- [Data]:
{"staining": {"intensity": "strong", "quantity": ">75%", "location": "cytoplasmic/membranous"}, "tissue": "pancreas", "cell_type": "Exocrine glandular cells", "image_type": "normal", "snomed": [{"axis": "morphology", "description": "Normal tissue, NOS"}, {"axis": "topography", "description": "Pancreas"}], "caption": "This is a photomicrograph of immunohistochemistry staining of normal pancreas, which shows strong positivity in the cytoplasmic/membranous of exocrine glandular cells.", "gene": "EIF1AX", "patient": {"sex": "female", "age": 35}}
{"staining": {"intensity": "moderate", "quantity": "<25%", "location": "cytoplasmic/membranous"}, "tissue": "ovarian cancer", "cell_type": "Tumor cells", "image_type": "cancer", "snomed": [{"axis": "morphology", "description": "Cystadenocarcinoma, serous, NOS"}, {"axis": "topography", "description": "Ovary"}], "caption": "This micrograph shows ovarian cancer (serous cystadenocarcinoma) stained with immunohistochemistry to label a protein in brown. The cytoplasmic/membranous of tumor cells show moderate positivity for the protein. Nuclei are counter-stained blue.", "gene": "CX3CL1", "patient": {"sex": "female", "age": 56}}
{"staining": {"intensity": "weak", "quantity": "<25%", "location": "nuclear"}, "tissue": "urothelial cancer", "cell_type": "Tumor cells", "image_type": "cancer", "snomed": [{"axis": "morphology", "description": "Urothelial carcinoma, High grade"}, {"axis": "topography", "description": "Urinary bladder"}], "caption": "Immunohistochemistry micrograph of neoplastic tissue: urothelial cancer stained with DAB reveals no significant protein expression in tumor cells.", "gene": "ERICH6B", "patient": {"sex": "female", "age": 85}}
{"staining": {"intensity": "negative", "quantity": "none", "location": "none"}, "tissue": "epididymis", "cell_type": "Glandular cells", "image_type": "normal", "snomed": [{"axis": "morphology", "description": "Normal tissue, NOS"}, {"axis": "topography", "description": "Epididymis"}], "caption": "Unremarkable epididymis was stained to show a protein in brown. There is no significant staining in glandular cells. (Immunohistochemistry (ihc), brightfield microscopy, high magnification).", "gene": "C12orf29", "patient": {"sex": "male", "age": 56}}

- [What is needed]: Your response should consist of the full listing, exactly as written.

- [Written reply]:
{"staining": {"intensity": "strong", "quantity": ">75%", "location": "cytoplasmic/membranous"}, "tissue": "pancreas", "cell_type": "Exocrine glandular cells", "image_type": "normal", "snomed": [{"axis": "morphology", "description": "Normal tissue, NOS"}, {"axis": "topography", "description": "Pancreas"}], "caption": "This is a photomicrograph of immunohistochemistry staining of normal pancreas, which shows strong positivity in the cytoplasmic/membranous of exocrine glandular cells.", "gene": "EIF1AX", "patient": {"sex": "female", "age": 35}}
{"staining": {"intensity": "moderate", "quantity": "<25%", "location": "cytoplasmic/membranous"}, "tissue": "ovarian cancer", "cell_type": "Tumor cells", "image_type": "cancer", "snomed": [{"axis": "morphology", "description": "Cystadenocarcinoma, serous, NOS"}, {"axis": "topography", "description": "Ovary"}], "caption": "This micrograph shows ovarian cancer (serous cystadenocarcinoma) stained with immunohistochemistry to label a protein in brown. The cytoplasmic/membranous of tumor cells show moderate positivity for the protein. Nuclei are counter-stained blue.", "gene": "CX3CL1", "patient": {"sex": "female", "age": 56}}
{"staining": {"intensity": "weak", "quantity": "<25%", "location": "nuclear"}, "tissue": "urothelial cancer", "cell_type": "Tumor cells", "image_type": "cancer", "snomed": [{"axis": "morphology", "description": "Urothelial carcinoma, High grade"}, {"axis": "topography", "description": "Urinary bladder"}], "caption": "Immunohistochemistry micrograph of neoplastic tissue: urothelial cancer stained with DAB reveals no significant protein expression in tumor cells.", "gene": "ERICH6B", "patient": {"sex": "female", "age": 85}}
{"staining": {"intensity": "negative", "quantity": "none", "location": "none"}, "tissue": "epididymis", "cell_type": "Glandular cells", "image_type": "normal", "snomed": [{"axis": "morphology", "description": "Normal tissue, NOS"}, {"axis": "topography", "description": "Epididymis"}], "caption": "Unremarkable epididymis was stained to show a protein in brown. There is no significant staining in glandular cells. (Immunohistochemistry (ihc), brightfield microscopy, high magnification).", "gene": "C12orf29", "patient": {"sex": "male", "age": 56}}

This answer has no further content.